The grading scheme is a hybrid of absolute and relative grading. The absolute cutoffs are based on your absolute total score. The relative bins are based on your position in the total score distribution of the class. The better grade among the two (absolute-based and relative-based) will be your final grade.

Grade Absolute Cutoff (>=) Relative Bin (Use strictest)
A+ 95 Highest 5%
A 90 Next 10% (5-15)
A- 85 Next 15% (15-30)
B+ 80 Next 15% (30-45)
B 75 Next 15% (45-60)
B- 70 Next 15% (60-75)
C+ 65 Next 5% (75-80)
C 60 Next 5% (80-85)
C- 55 Next 5% (85-90)
D 50 Next 5% (90-95)
F < 50 Lowest 5%

Example: Suppose the total score is 82 and the percentile is 33. So, the relative grade is B-, while the absolute grade is B+. The final grade then is B+.

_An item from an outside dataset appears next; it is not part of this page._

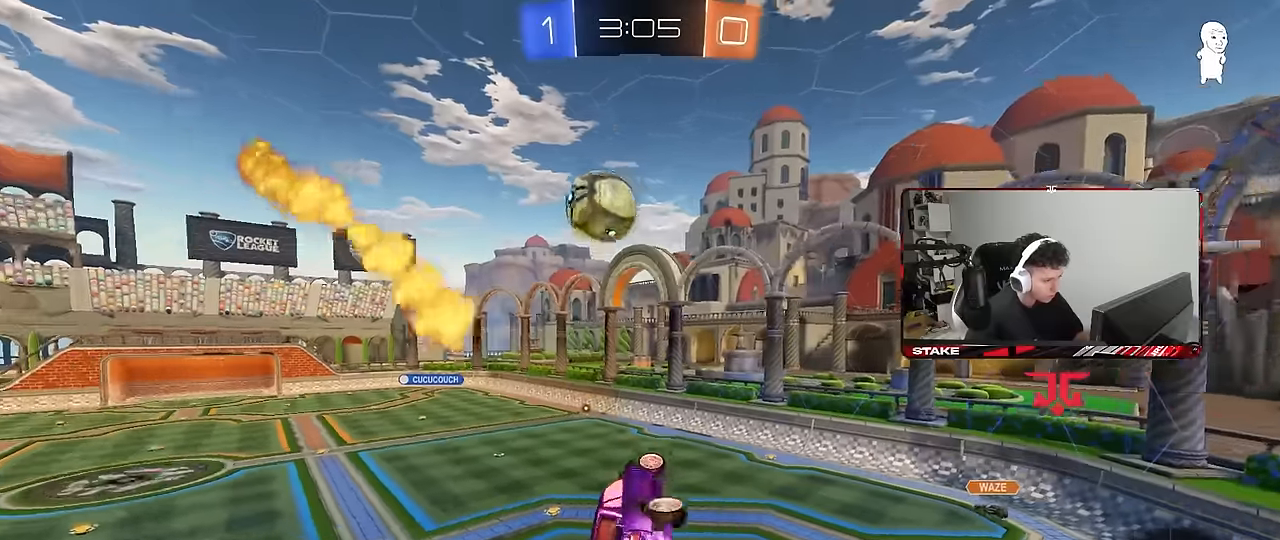
{"keys": [], "mouse": [], "mouse_move": "still", "events": [[50, "w", "up"], [134, "d", "up"], [267, "a", "down"], [367, "a", "up"]]}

Non-Letter Grade Options: You have the option of taking this course for a non-letter grade. The policy for P in a P/F option is a letter grade of C- or better; for S in an S/U option is a letter grade of B- or better.

Classroom Rules

  • No late days for submitting the PAs. No extensions on the final exam time window. Plan all your work well up front accordingly.
  • Students are encouraged to ask questions and participate in discussions in class and on Piazza. Please raise your hand before speaking and the instructor will call on you to speak.
  • Please review UCSD’s honor code and policies and procedures on academic integrity here. If plagiarism is detected in your code, or if we detect collusion on the graded quizzes or exams, or if you are found to be using someone else’s clickers, or if any other form of academic integrity violation is identified, you will get zero for that component of your score and get downgraded substantially. I will also notify the University authorities for appropriate disciplinary action to be taken, up to and including expulsion from the University.
  • Please review UCSD’s principles of community and our commitment to creating an inclusive learning environment on this website.
  • Harassment, discrimination, or intimidation of any form against any student will not be tolerated in class or on Piazza. Please review UCSD’s policies on dealing with harassment and discrimination on this website.